Quarterback Change Not Enough

I'll give props to head coach Herm Edwards, defensive coordinator Gunther Cunningham and a gallant effort by quarterback Brodie Croyle. I said all week this game would come down to a play or two in the final quarter, and the Chiefs should be proud of Sunday's effort in Indianapolis.

But one thing is clear - offensive coordinator Mike Solari is not the right man for the job. The Chiefs had Indy's defense on the ropes in the fourth quarter with the game tied at 10 and the ball sitting on the 43-yard line. They proceeded to squander that opportunity.

Kansas City was a play-action pass on first down from winning this game, but the Colts knew what the Chiefs were going to run on first down every single time. You could tell by KC's formation, who was in the backfield, and which offensive tackles were in the game.

In the ground game, Solari foolishly attempted the same signature running plays that made Priest Holmes an All-Pro. But the Chiefs no longer have the offensive linemen to run those plays (the stretch and sweep), especially against a defense as quick as Indy's. If you're going to beat a fast defense, you have to throw over them to win.

Meanwhile, the Colts could not cover Dwayne Bowe, but Solari's decision to disarm his own quarterback ruined what should have been a win in Croyle's starting debut. With the Chiefs down 10-3, Solari opened up the offense, and the kid came through, tying the game with a long drive where he was allowed to throw the ball down the field. Why he took his foot off the accelerator is a mystery.
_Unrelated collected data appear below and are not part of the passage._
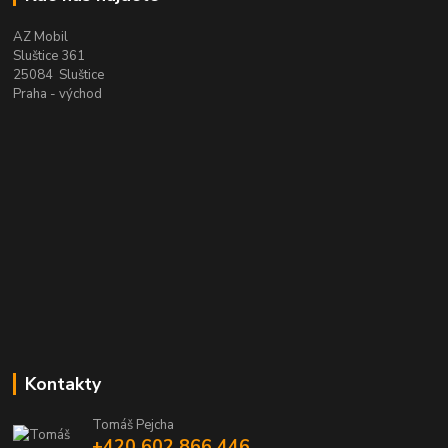
AZ Mobil
Sluštice 361
25084 Sluštice
Praha - východ
Kontakty
Tomáš Pejcha
+420 602 866 446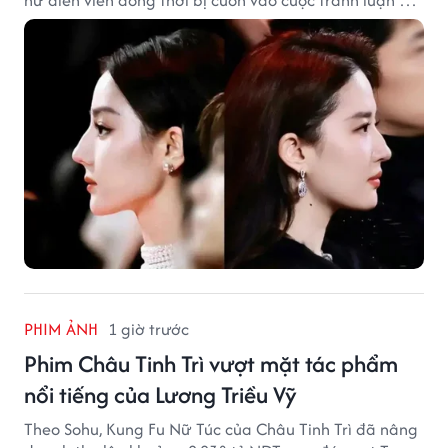
Lưu Diệc Phi dù hai ngôi sao không có mâu thuẫn công
khai.
PHIM ẢNH
1 giờ trước
Phim Châu Tinh Trì vượt mặt tác phẩm
nổi tiếng của Lương Triều Vỹ
Theo Sohu, Kung Fu Nữ Túc của Châu Tinh Trì đã nâng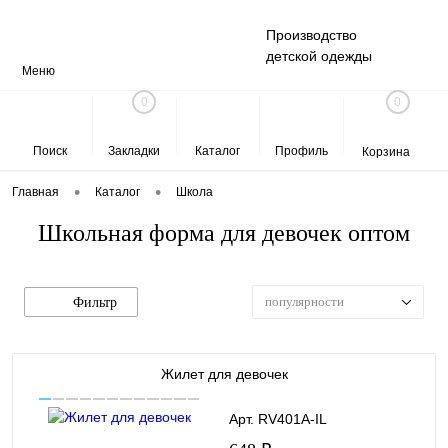
Производство
детской одежды
Меню
0
0
Поиск
Закладки
Каталог
Профиль
Корзина
•
•
Главная
Каталог
Школа
Школьная форма для девочек оптом
популярности
Фильтр
Жилет для девочек
Арт. RV401A-IL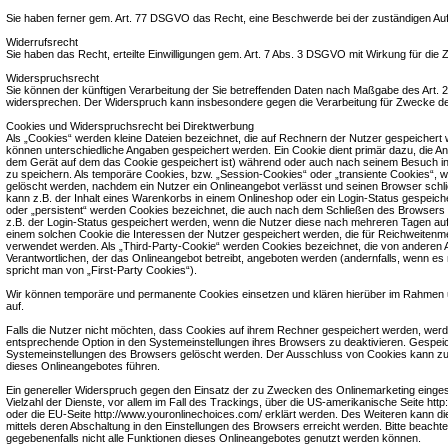
Sie haben ferner gem. Art. 77 DSGVO das Recht, eine Beschwerde bei der zuständigen Auf
Widerrufsrecht
Sie haben das Recht, erteilte Einwilligungen gem. Art. 7 Abs. 3 DSGVO mit Wirkung für die 
Widerspruchsrecht
Sie können der künftigen Verarbeitung der Sie betreffenden Daten nach Maßgabe des Art.
widersprechen. Der Widerspruch kann insbesondere gegen die Verarbeitung für Zwecke de
Cookies und Widerspruchsrecht bei Direktwerbung
Als „Cookies“ werden kleine Dateien bezeichnet, die auf Rechnern der Nutzer gespeichert 
können unterschiedliche Angaben gespeichert werden. Ein Cookie dient primär dazu, die A
dem Gerät auf dem das Cookie gespeichert ist) während oder auch nach seinem Besuch in
zu speichern. Als temporäre Cookies, bzw. „Session-Cookies“ oder „transiente Cookies“, 
gelöscht werden, nachdem ein Nutzer ein Onlineangebot verlässt und seinen Browser schli
kann z.B. der Inhalt eines Warenkorbs in einem Onlineshop oder ein Login-Status gespeich
oder „persistent“ werden Cookies bezeichnet, die auch nach dem Schließen des Browsers 
z.B. der Login-Status gespeichert werden, wenn die Nutzer diese nach mehreren Tagen a
einem solchen Cookie die Interessen der Nutzer gespeichert werden, die für Reichweite
verwendet werden. Als „Third-Party-Cookie“ werden Cookies bezeichnet, die von anderen 
Verantwortlichen, der das Onlineangebot betreibt, angeboten werden (andernfalls, wenn es
spricht man von „First-Party Cookies“).
Wir können temporäre und permanente Cookies einsetzen und klären hierüber im Rahmen 
auf.
Falls die Nutzer nicht möchten, dass Cookies auf ihrem Rechner gespeichert werden, werd
entsprechende Option in den Systemeinstellungen ihres Browsers zu deaktivieren. Gespei
Systemeinstellungen des Browsers gelöscht werden. Der Ausschluss von Cookies kann z
dieses Onlineangebotes führen.
Ein genereller Widerspruch gegen den Einsatz der zu Zwecken des Onlinemarketing einges
Vielzahl der Dienste, vor allem im Fall des Trackings, über die US-amerikanische Seite http
oder die EU-Seite http://www.youronlinechoices.com/ erklärt werden. Des Weiteren kann d
mittels deren Abschaltung in den Einstellungen des Browsers erreicht werden. Bitte beacht
gegebenenfalls nicht alle Funktionen dieses Onlineangebotes genutzt werden können.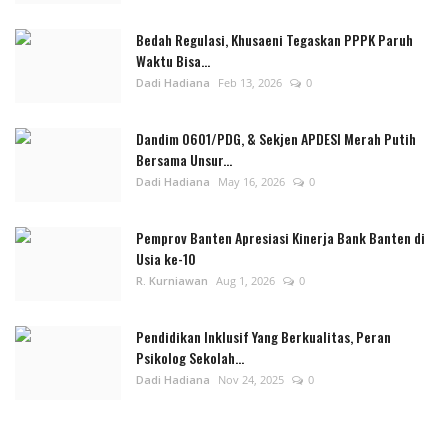
Bedah Regulasi, Khusaeni Tegaskan PPPK Paruh
Waktu Bisa...
Dadi Hadiana
Feb 13, 2026
0
Dandim 0601/PDG, & Sekjen APDESI Merah Putih
Bersama Unsur...
Dadi Hadiana
May 16, 2026
0
Pemprov Banten Apresiasi Kinerja Bank Banten di
Usia ke-10
R. Kurniawan
Aug 1, 2026
0
Pendidikan Inklusif Yang Berkualitas, Peran
Psikolog Sekolah...
Dadi Hadiana
Nov 24, 2025
0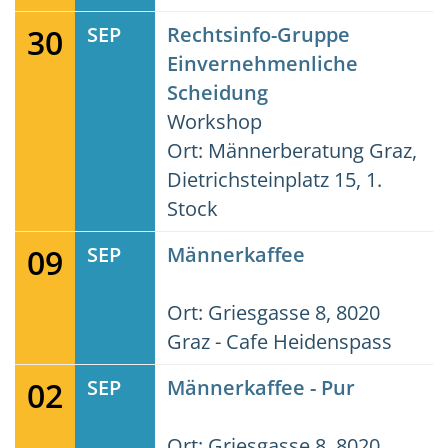
30
SEP
Rechtsinfo-Gruppe
Einvernehmenliche
Scheidung
Workshop
Ort: Männerberatung Graz,
Dietrichsteinplatz 15, 1.
Stock
09
SEP
Männerkaffee
Ort: Griesgasse 8, 8020
Graz - Cafe Heidenspass
02
SEP
Männerkaffee - Pur
Ort: Griesgasse 8, 8020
Kansas City's new offensive coordinator is sitting in Jacksonville. Mike Shula, the Jaguars' quarterbacks coach, has done a great job with David Garrard and Quinn Gray this year. Shula was Croyle's head coach at Alabama, and the pair should be reunited in Kansas City after Jacksonville's playoff run ends this January.

On the other side of the organization, the guys in the scouting department need to scream up and down in the war room when the next Mason Crosby is available in the draft. Dave Rayner isn't getting the job done. It's clear he's worried where the ball is going to be located before he sets up.

That‘s a direct reflection on the switch at long-snapper from Kendall Gammon to JP Darche. It hasn't worked, because the kicker is worried about the spot of the ball before he strikes it.

He has no confidence in the ball getting to the spot and for a kicker, that's like taking away one of his legs. The decision to draft Justin Medlock while passing on Crosby could haunt the Chiefs the rest of the season, if not the next 10 years.

Despite all these problems, the Chiefs have six games left and still have a legitimate shot to win the AFC West. If you didn't notice, the Chargers lost to Jacksonville Sunday. The eventual division champion might wind up at 6-10.

But the Chiefs would be better suited to play out the stretch with a top 10 draft pick as their goal. With eleven picks to date in their pockets and a roster that will be purged of most veterans this offseason, I'd rather see the team draft higher.

Teams that win games in January are on the same page from scouting, to drafting, to coaching. This organization needs some tough love over the next three or four months, and someone has to make those hard line decisions.

I believe Edwards is the man to do just that. Let's hope he's given the tools. If not, we could have more of the same in 2008.

Five To Remember

1. DE Jared Allen - Deserves to be the highest-paid defensive end in the NFL based on his first-half play against the Colts, but he disappeared in the second half against a battery of backups. If he truly wants to be a rich man, he needs to bring it all game long.

2. CB Benny Sapp - I've been dogging KC's nickel back all season long, but he had his best game of the season Sunday. Sapp's coverage was near-perfect and he delivered some hits. With an aging cornerback tandem playing in front of him, Sapp may have earned another shot in 2008. Hopefully we see the same effort the rest of the way.

3. WR Dwayne Bowe - Brodie Croyle told me he couldn't wait to start throwing Bowe the ball in a real game. The two are the future of this offense and someday may share a connection akin to the one Peyton Manning has with Marvin Harrison. Bowe's touchdown grab in the third quarter of Sunday's game is the type of street-ball effort this offense needs. Sometimes you just throw one up, and I expect the first Croyle/Bowe connection on Sunday won't be the last.

4. RT Kyle Turley - He made a critical mistake in the third quarter on a third-and-one play. All he had to do was seal his block and Priest Holmes might have been able to cut back and score a touchdown. Instead, Turley whiffed on a linebacker and Holmes was strung out to the left, unable to get a first down. Dave Rayner nailed a field goal on the next play, but those four points would have been huge for the Chiefs.

5. HC Herm Edwards - He's finding out that it won't be easy to rebuild this football team in his image. The cupboard was bare when he took over. I'm confident now more than ever that his plan will follow in the footsteps of his friend, Tony Dungy, however. This team is closer than some realize. It needs some new offensive coaches, another great draft and better execution in the preseason to be a perennial AFC West champion, but the future is bright.